The movie also seemed Tarantino-like in its clear attempt to feel like a vague genre film of some sort, as well as featuring the absurd characters and their affectations. For instance, Ryan Gosling wears this gold satin jacket with a scorpion on back the entire movie. It didn’t seem to matter if it was warm or cold or if it was splashed with blood and he was walking through public areas. The thing never left his body. What the hell? And just the pure unadulterated cool violence that involved shotgun blasts to the head, stomped heads, stabbings, drownings (by a vaguely Michael Myers-like version of Gosling) and even a fork to the eye. All of which the characters seem to deliver with a quiet calm that would otherwise be silly if it didn’t feel like we were watching some kind of ode to some obscure Japanese genre film – or some other kind of genre that only geeks and Tarantino seem to have heard of. This probably isn’t the case at all, just a feeling it puts out there.

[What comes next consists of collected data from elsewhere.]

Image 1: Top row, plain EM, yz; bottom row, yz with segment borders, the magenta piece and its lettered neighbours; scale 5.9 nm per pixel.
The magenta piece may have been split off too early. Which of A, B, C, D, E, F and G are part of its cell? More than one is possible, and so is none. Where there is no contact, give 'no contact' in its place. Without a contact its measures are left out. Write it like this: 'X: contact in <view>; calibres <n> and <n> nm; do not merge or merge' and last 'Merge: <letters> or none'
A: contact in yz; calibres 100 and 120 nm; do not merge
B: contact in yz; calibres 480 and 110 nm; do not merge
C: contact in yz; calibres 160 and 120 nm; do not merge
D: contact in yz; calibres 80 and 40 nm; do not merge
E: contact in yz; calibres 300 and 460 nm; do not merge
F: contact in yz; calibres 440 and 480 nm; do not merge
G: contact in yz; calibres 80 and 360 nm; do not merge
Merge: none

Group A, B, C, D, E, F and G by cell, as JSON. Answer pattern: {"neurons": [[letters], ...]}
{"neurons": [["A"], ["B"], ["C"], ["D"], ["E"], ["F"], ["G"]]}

But honestly the weirdest thing about the movie were the incredibly uncomfortable Family Guy-like silences I alluded to up top. There’s a scene where Gosling and Mulligan look at each other, unmoving, for so long, it honestly felt like maybe the film reel had reached its end and was about to be incinerated if the projectionist didn’t change it. You just don’t see dead space like that in movies these days. No word. No action. Just two people showing an intense connection by staring at one another for a good 90 seconds. And this isn’t the only time this happens in the film. It got to be so uncomfortable that the audience actually started laughing. What else was there to do? It was just so unexpected and odd that I couldn’t help but be endeared to the thing.

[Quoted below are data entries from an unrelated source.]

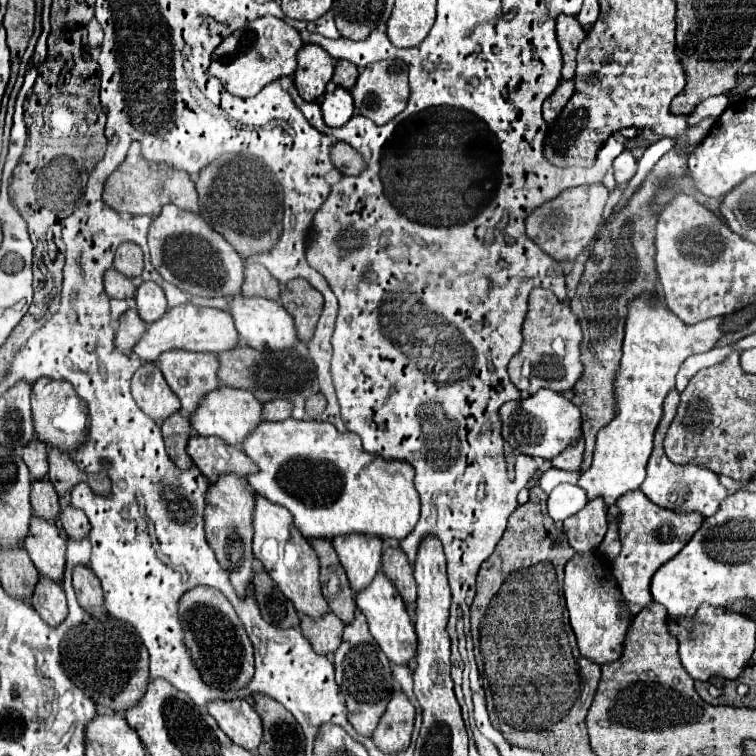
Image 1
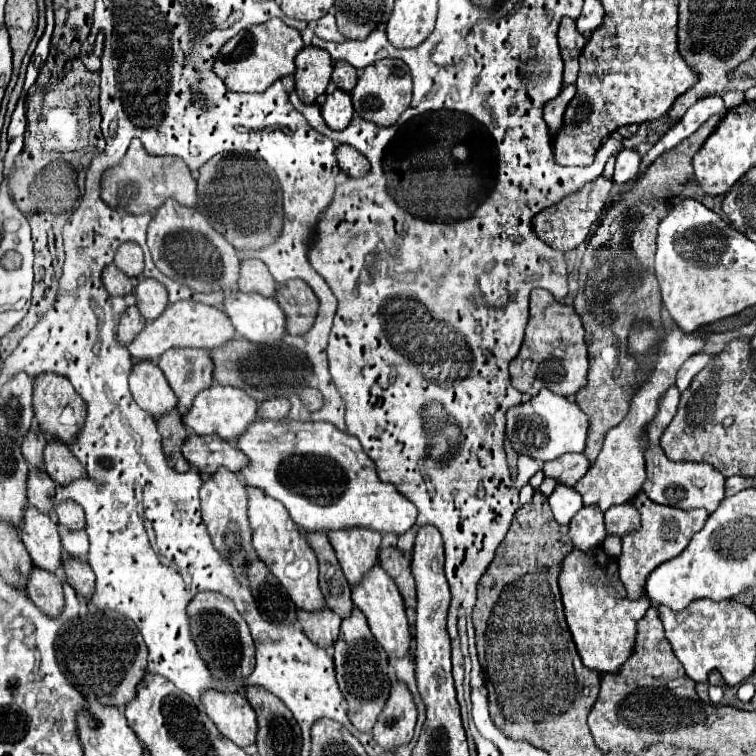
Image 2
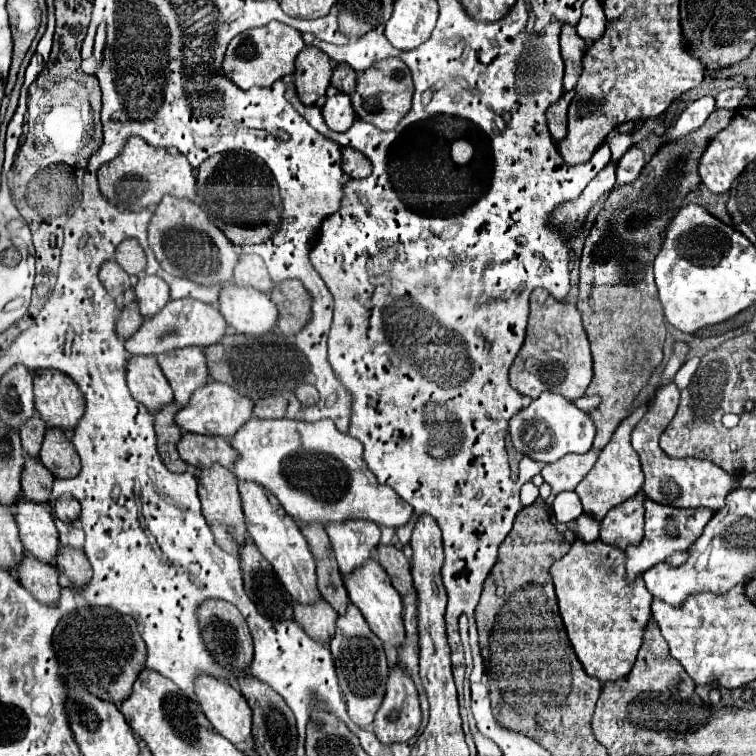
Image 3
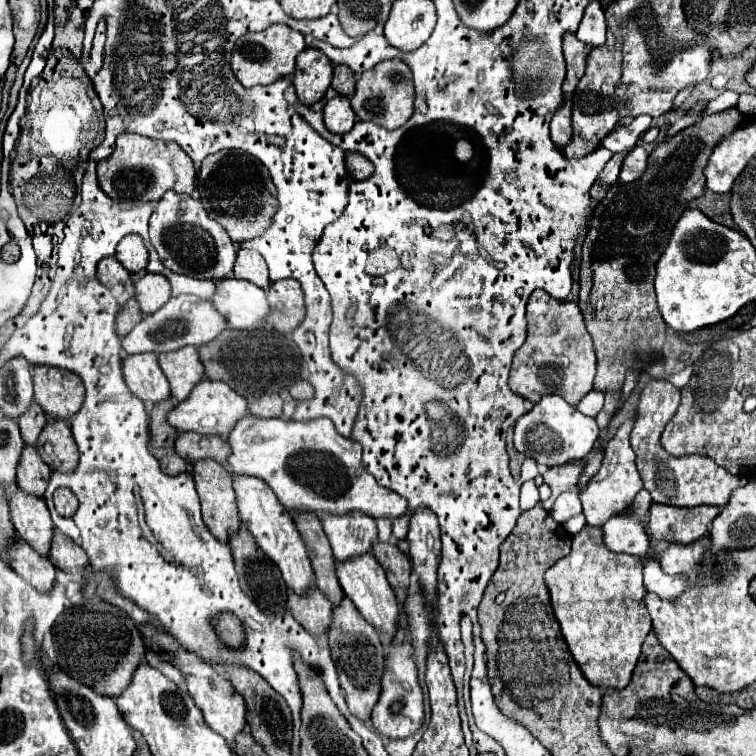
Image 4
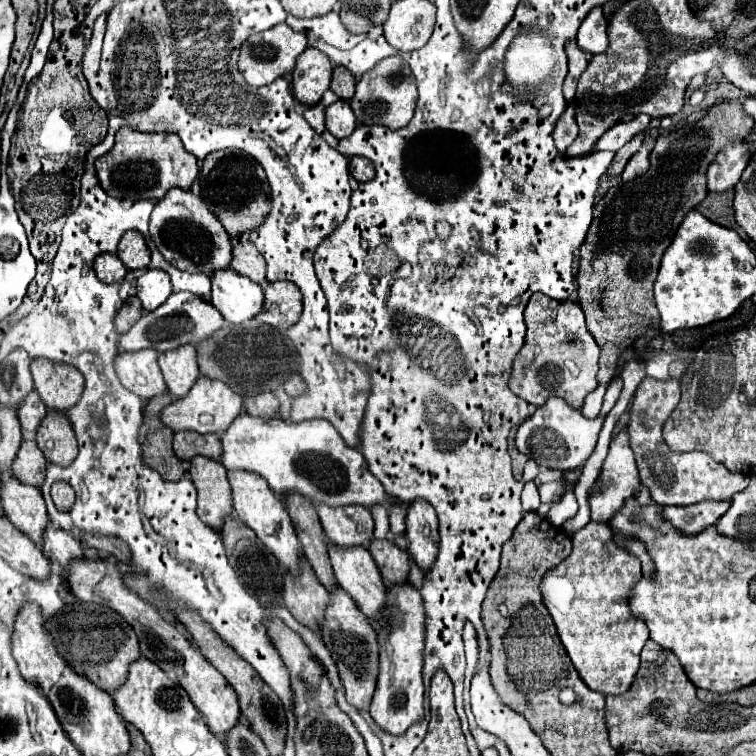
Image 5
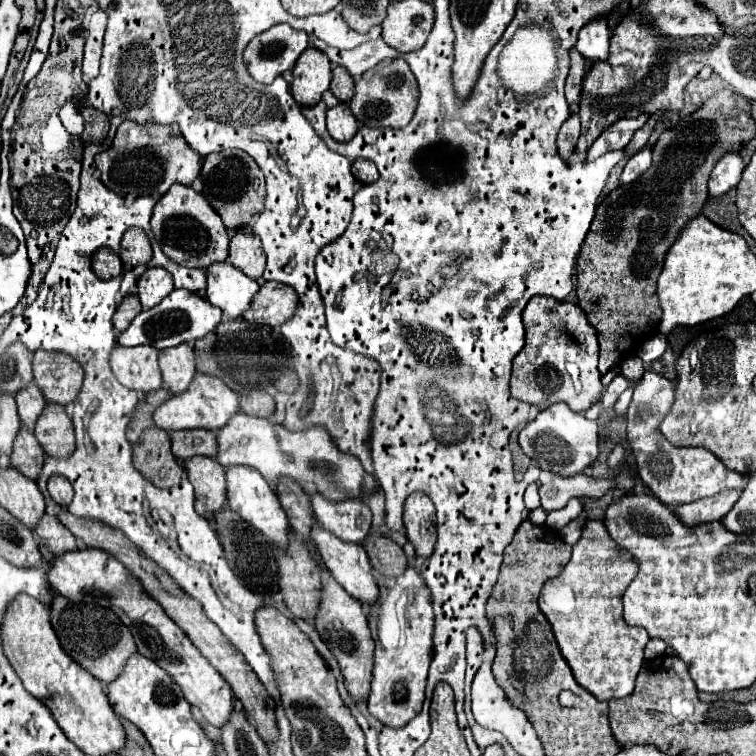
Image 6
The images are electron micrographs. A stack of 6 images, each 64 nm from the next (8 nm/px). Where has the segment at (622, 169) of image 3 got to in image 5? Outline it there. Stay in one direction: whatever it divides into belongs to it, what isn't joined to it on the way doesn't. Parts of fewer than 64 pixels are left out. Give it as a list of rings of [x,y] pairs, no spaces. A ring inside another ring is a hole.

The plot itself isn’t unlike some of the Tarantino, Tarantino-ish or general heist movies. Basically you have this guy, Gosling, who supplements his day job as a mechanic and occasional stunt driver for the movies by playing get-away driver for heists. He meets Mulligan, who happens to be his next-door neighbor, and at the same time he meets her, he enters into a legit venture that will give him the ability to go straight. So he’s well on his way to getting out of the life when circumstances pull him in for one last job. Yes, it is so amazingly like the plot of almost every heist movie (see Heist, The Town,Sexy Beast, etc.) that I’ve slammed for being exactly the same, but this one is much more subtle and low key about the decision that goes into it that I’ll cut it some slack. And, of course, the last job goes horribly awry and all the plans to go straight go right in the shitter and things spiral out of control. The plot actually has some weird red herrings and kind of sputters in places, but it’s all done with such amazing style that I can’t fault them for using a tried and true formula as a base.